The training dataset:

 1
 2
 3
 4
 5
 6
 7
 8
 9
10
11
12
13
14
15
16
c# (lon, lat)            class
================================

0 [3.  0.1]                 red

1 [3. 2.]                   red

2 [3.2 1. ]                 red

3 [6. 2.64]                 blue

4 [5.28 2.5]                blue

5 [6.18  3.]                blue

? [4, 1]               TO BE COMPUTED

Lets compute the distance between [4, 1] and all the 6 centroids in the library (K=6).

 1
 2
 3
 4
 5
 6
 7
 8
 9
10
11
12
13
d       c#      class

2       0.423    red

1       0.871    red

3       0.926    blue

4       0.988    blue

5       1.131    blue

0       1.18     red

Compute the weighted sum probability based on distance.

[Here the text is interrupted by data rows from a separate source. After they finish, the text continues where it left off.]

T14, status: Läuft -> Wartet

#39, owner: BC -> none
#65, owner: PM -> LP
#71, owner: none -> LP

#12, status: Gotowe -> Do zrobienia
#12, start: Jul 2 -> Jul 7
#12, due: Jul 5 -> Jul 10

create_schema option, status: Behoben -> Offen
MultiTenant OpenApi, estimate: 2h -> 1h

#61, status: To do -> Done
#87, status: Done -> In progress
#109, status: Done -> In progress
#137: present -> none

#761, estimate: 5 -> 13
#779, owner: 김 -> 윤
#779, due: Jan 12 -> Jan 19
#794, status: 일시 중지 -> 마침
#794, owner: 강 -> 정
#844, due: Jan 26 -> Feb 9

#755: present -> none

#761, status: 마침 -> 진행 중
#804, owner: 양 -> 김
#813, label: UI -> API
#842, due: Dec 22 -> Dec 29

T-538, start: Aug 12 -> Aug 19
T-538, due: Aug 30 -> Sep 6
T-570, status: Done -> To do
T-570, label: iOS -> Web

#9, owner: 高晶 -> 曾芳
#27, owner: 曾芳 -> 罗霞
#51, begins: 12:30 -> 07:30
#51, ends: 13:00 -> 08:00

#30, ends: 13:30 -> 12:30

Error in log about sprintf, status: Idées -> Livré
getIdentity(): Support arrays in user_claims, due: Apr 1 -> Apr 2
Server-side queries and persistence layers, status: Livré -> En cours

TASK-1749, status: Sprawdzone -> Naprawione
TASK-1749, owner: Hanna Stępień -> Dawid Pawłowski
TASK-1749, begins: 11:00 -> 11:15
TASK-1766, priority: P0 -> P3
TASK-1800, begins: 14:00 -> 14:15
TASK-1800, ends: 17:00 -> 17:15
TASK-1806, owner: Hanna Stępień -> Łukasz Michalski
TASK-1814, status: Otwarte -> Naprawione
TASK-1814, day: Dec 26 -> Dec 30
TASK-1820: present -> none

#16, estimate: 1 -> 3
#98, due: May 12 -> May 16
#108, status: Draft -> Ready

W(X) = [1/1.18, 1/0.871, 1/0.423, 1/0.926, 1/0.988, 1/1.131]
T_{red} = 1/1.18 + 1/0.871 + 1/0.423 = 4.359
T_{blue} = 1/0.926 + 1/0.988 + 1/1.131 = 2.976
P_{red} = \frac{T_{red}}{T_{red} + T_{blue}} = 0.594
P_{blue} = \frac{T_{blue}}{T_{red} + T_{blue}} = 0.405

Predicted probability of [4, 1] is 0.594 and 0.405 for class red and blue, respectively. Since both P_{red} and P_{blue} are above \texttt{kNNThresh} then the tracking algorithm will proceed to compute the area overlap between both classes to evaluate the class of the test sample.